------ Selected text ------
Comment on Remember when this was on TV every year?
ShaunaTheDead@kbin.social 1 year agoYou're right, my mistake. I was thinking of Existential Nihilism which is a school of thought within Nihilism, but is different in it's interpretation as I described in my original post.
Existential nihilism is the philosophical theory that life has no objective meaning or purpose... The inherent meaninglessness of life is largely explored in the philosophical school of existentialism, where one can potentially create their own subjective "meaning" or "purpose".
... Friedrich Nietzsche further expanded on these ideas, and ... has become a major figure in existential nihilism.
There are also some quotes of note in the main Nihilism Wikipedia article
Nietzsche distinguishes a morality that is strong or healthy, meaning that the person in question is aware that he constructs it himself, from weak morality, where the interpretation is projected on to something external.
------ Entries supplied ------
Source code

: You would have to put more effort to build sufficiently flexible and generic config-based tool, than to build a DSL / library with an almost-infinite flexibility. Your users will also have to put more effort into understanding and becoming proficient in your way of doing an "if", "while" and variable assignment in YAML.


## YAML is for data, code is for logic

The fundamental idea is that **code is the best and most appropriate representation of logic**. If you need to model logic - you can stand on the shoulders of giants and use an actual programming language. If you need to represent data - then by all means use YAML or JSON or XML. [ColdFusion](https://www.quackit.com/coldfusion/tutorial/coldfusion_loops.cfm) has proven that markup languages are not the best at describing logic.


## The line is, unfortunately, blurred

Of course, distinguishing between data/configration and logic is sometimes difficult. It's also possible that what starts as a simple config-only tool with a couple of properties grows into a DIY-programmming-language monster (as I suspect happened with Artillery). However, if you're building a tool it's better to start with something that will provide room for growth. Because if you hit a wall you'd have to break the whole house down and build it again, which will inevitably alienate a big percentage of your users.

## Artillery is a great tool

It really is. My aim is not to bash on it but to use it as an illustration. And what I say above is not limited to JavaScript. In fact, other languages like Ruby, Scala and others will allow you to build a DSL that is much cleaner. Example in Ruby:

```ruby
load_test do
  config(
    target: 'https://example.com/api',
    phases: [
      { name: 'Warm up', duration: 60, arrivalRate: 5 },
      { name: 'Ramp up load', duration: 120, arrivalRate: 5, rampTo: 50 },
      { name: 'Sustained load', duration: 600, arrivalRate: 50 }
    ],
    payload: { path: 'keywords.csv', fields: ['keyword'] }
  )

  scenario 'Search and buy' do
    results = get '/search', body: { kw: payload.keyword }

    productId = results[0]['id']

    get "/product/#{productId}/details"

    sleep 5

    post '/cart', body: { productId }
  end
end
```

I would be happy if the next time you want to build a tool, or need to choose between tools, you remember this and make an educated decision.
------
# Directions
a) Answer these questions using the comment on nihilism:
(i) Which school of thought within Nihilism did the commenter say they were thinking of?
(ii) According to the quoted passage, in which philosophical school is the inherent meaninglessness of life largely explored?
(iii) From what does Nietzsche distinguish a morality that is strong or healthy?
b) Write the next part of the comment on nihilism, beginning after its final sentence.
The material appears separately from the comment on nihilism.

# Expected results
a)
(i) Existential Nihilism.
(ii) Existentialism.
(iii) From weak morality, where the interpretation is projected on to something external.

b)
As such, the self-dissolution of Christianity constitutes yet another form of nihilism. Because Christianity was an interpretation that posited itself as the interpretation, Nietzsche states that this dissolution leads beyond skepticism to a distrust of all meaning.
I think Absurdism is more what people are generally describing when they use the term Nihilism in popular culture. Here are a couple of excerpts from the same Existential Nihilism Wikipedia article I linked.
The supposed conflict between our desire for meaning and the reality of a meaningless world is explored in the philosophical school of absurdism.
With Kierkegaard, the concept of absurdism was developed, which explains the concept of humans trying to find meaning in a meaningless world.